Copy out the CUDA release notes text below in full, word for word.

• Supplied text:
- - - -
Documentation, including Getting Started Guides, Programming Guides, API References, and Tools Guides, can be found in PDF form in the doc/pdf/ directory, or in HTML form at doc/html/index.html and online at http://docs.nvidia.com/cuda/index.html.
Other
The Open64 source files are controlled under terms of the GPL license. Current and previously released versions are located at ftp://download.nvidia.com/CUDAOpen64/.
The CUDA-GDB source files are controlled under terms of the GPL license.

2. New Features

2.1. General CUDA

  • Added support for using _shfl intrinsics with all first class types. User source code already implementing this feature should be guarded with (CUDA_VERSION <= 6000) in order to compile against CUDA 6.5.
  • On Linux, Xid 13 dmesg error reporting has been improved to provide more detail and also to indicate which of the various potential causes of the Xid 13 error was to blame.
  • The Linux .run installation now comes with an uninstallation script, uninstall_cuda_6.5.pl, to help with uninstalling the toolkit during conversions to Debian/RPM installations.
  • On Linux, stubs that applications can link against at build time have been added for each library. This removes the need to have the full library installed when building an application. In addition to the CUDA Toolkit libraries, a stub has been provided for the CUDA Driver library (libcuda.so). See the NVIDIA CUDA Getting Started Guide for LINUX for details on how to use these stubs.
- - - -
• Input data:
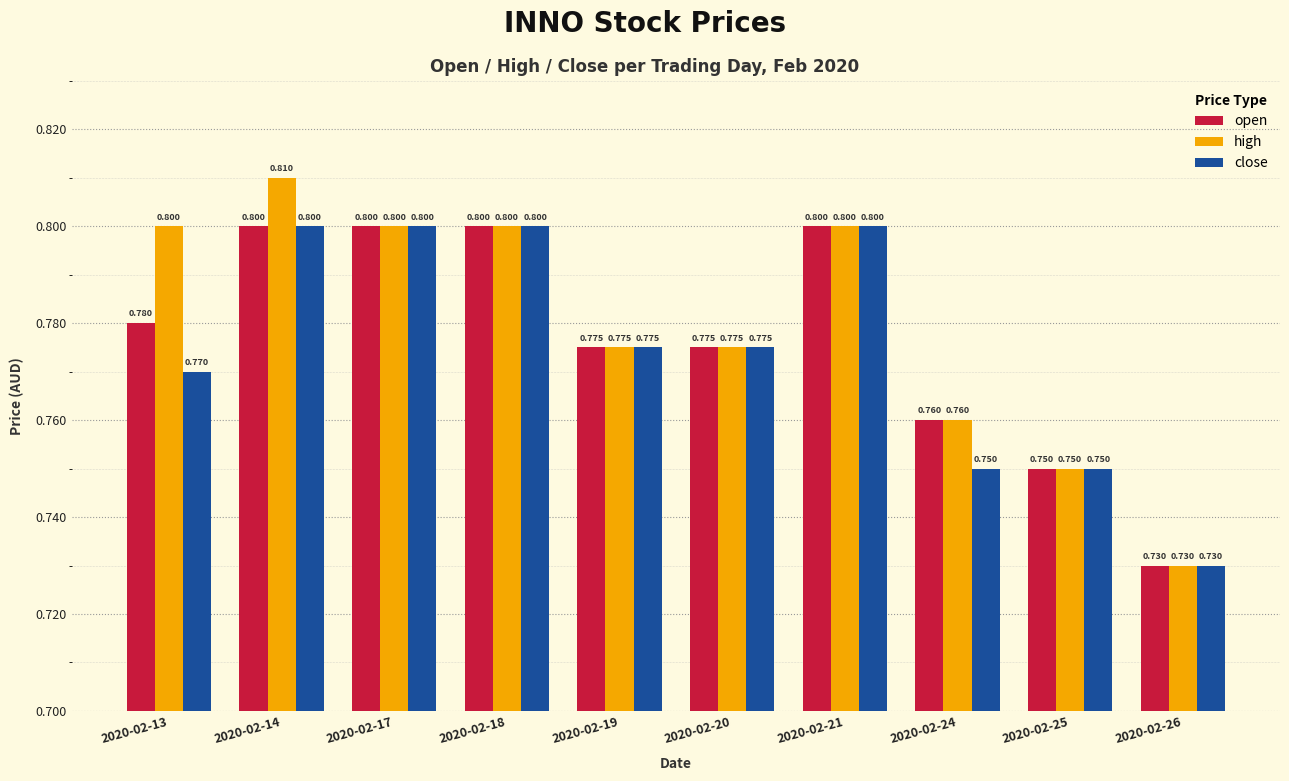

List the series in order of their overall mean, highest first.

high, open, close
- - - -
• Written solution:
Documentation, including Getting Started Guides, Programming Guides, API References, and Tools Guides, can be found in PDF form in the doc/pdf/ directory, or in HTML form at doc/html/index.html and online at http://docs.nvidia.com/cuda/index.html.
Other
The Open64 source files are controlled under terms of the GPL license. Current and previously released versions are located at ftp://download.nvidia.com/CUDAOpen64/.
The CUDA-GDB source files are controlled under terms of the GPL license.

2. New Features

2.1. General CUDA

  • Added support for using _shfl intrinsics with all first class types. User source code already implementing this feature should be guarded with (CUDA_VERSION <= 6000) in order to compile against CUDA 6.5.
  • On Linux, Xid 13 dmesg error reporting has been improved to provide more detail and also to indicate which of the various potential causes of the Xid 13 error was to blame.
  • The Linux .run installation now comes with an uninstallation script, uninstall_cuda_6.5.pl, to help with uninstalling the toolkit during conversions to Debian/RPM installations.
  • On Linux, stubs that applications can link against at build time have been added for each library. This removes the need to have the full library installed when building an application. In addition to the CUDA Toolkit libraries, a stub has been provided for the CUDA Driver library (libcuda.so). See the NVIDIA CUDA Getting Started Guide for LINUX for details on how to use these stubs.